「今日も来なかったのね」

 自室に戻ると、開口一番に雹華が私に訊ねる。私はそれにうん、と頷き返した。
 来なかったというのは、雲嵐のことだ。
 雲嵐に抱きしめられて泣きはらしたつぎの日から彼はパタリと姿を見せなくなった。かれこれ半月近くになる。
 雹華には、そのうちひょっこり顔を出すわよ、と言われていたけれども、それならそうと、一言、たった一言でも言ってくれたっていいじゃない。と私は内心ふくれていた。

 ――というのは虚勢で、不安で寂しくてたまらなかった。

 なにかよくないことがあったんじゃないか、私がなにか気に障ることを言ったんじゃないかと気が気ではない。ただ単に仕事が忙しいだけならそれで良いのだけど、それすらもわからないのがもどかしい。
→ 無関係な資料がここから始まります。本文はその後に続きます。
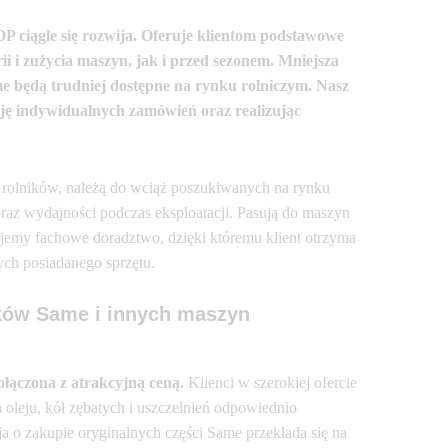
 ciągle się rozwija. Oferuje klientom podstawowe
i zużycia maszyn, jak i przed sezonem. Mniejsza
e będą trudniej dostępne na rynku rolniczym. Nasz
cję indywidualnych zamówień oraz realizując
 rolników, należą do wciąż poszukiwanych na rynku
az wydajności podczas eksploatacji. Pasują do maszyn
jemy fachowe doradztwo, dzięki któremu klient otrzyma
ych posiadanego sprzętu.
ików Same i innych maszyn
ołączona z atrakcyjną ceną.
Klienci w szerokiej ofercie
 oleju, kół zębatych i uszczelnień odpowiednio
 o zakupie oryginalnych części Same przekłada się na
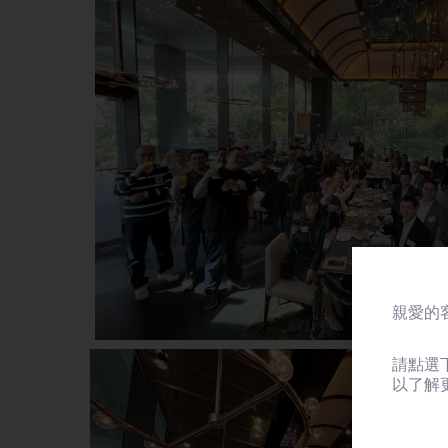
親愛的客
請點選
以了解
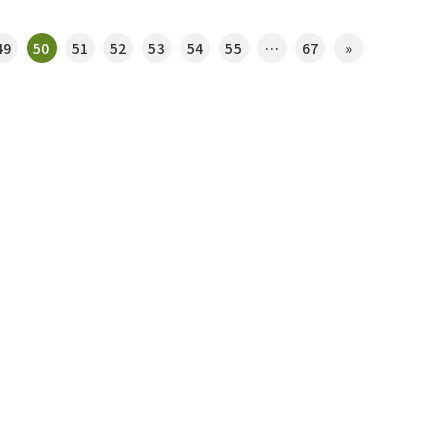
49
50
51
52
53
54
55
…
67
»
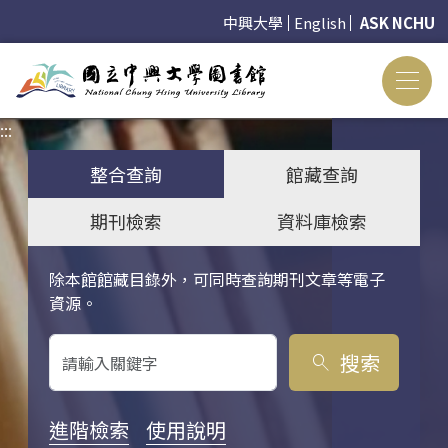
中興大學
English
ASK NCHU
:::
:::
整合查詢
館藏查詢
期刊檢索
資料庫檢索
除本館館藏目錄外，可同時查詢期刊文章等電子
關鍵字搜尋
資源。
搜索
search
進階檢索
使用說明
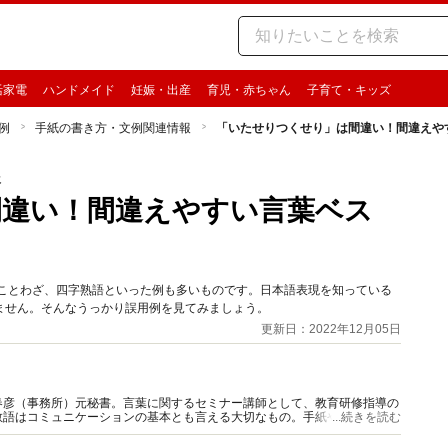
活家電
ハンドメイド
妊娠・出産
育児・赤ちゃん
子育て・キッズ
例
手紙の書き方・文例関連情報
「いたせりつくせり」は間違い！間違えや
報
間違い！間違えやすい言葉ベス
やことわざ、四字熟語といった例も多いものです。日本語表現を知っている
ません。そんなうっかり誤用例を見てみましょう。
更新日：2022年12月05日
春彦（事務所）元秘書。言葉に関するセミナー講師として、教育研修指導の
敬語はコミュニケーションの基本とも言える大切なもの。手紙や会話での心
...続きを読む
面ごとに詳しく解説いたします。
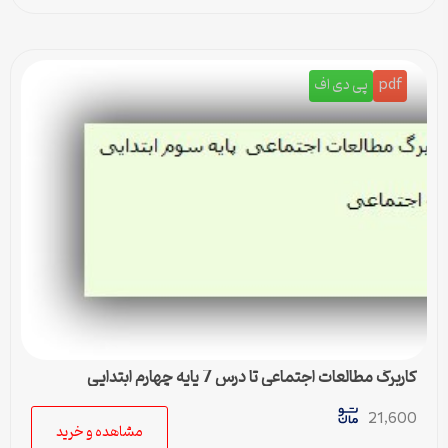
pdf
پی دی اف
کاربرگ مطالعات اجتماعی تا درس 7 پایه چهارم ابتدایی
21,600
مشاهده و خرید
「そんなに気になるなら、宦官の誰か捕まえて聞いてみたら?」

 不安が顔に出ていたのだろう、雹華がそんなことを言った。
 そんな簡単な事をどうして思いつかなかったのか。たとえ本人に会えなかったとしても、安否を知れるならそれで構わないのだ。
 私は、「それもそうね」と雹華の提案を採用することにした。



 ――しかし、それは私を安心させるどころか不安を助長させることになってしまった。

「宦官の雲嵐? 聞いたことないな」
「さて、そんな人いましたかねぇ?」
「宦官もたくさん居ますからなんとも……」

 見かけた宦官に手あたり次第声をかけたのにも関わらず、雲嵐に関する情報が全く手に入らないという結果に終わる。

 聞き込み調査の帰り道の途中、私は、橋の欄干に上半身を預けてぼーっと水面を眺めていた。水面には、白やピンクの蓮の花が浮かび、アメンボの水をはじく足跡をなんとなく目で追っては見失いを繰り返していた。

「雲嵐……あなた一体どこの誰なのよ……」

 ぽつりとつぶやいた声は、風にさらわれて消えていく。
 ぼさぼさ頭でいつもお腹を空かせていた、かの宦官は何者なんだろうか……。

 まるでぽっかりと心に穴が開いてしまったみたい。

 もう会えないなんてこと、ないよね?

 こんなことなら、約束しておけばよかった。
 また明日、って。
 約束しなくても、毎晩会えていたあの頃が既に懐かしい。

 会いたいな。
 私の作るごはんを美味しいと言って食べるあの人に。

「はぁ……」

 何度目かわからないため息をついた時、体がふわっと浮いたと思えば、世界が一瞬にして反転。私は、あっという間に池に真っ逆さまに落っこちた。

 ぼしゃんッ――

 橋が低かったおかげで衝撃はなかったものの、あまりに突然の出来事に驚いて水を吸ってしまった。どうにか水面を目指してもがくも、水を吸った宮女の制服は重く体にまとわりついて自由が奪われていく。

 ――だめだ、溺れる……

 水を飲み込んだせいでむせて声も出せず、助けも呼べない。

 あぁ、私は、また死んじゃうのか。
 せっかく、こんな私でも誰かの役に立つことができる世界に来れたのに。
 一人じゃない、居場所があるのに。
 会いたい、と思える人に出会えたのに……――

 水中でもがくあまり蓮の根が足に絡まって、水の中に沈んでいく。空気を求めて水上めがけて伸ばした手はむなしく水面を掠めるだけだった。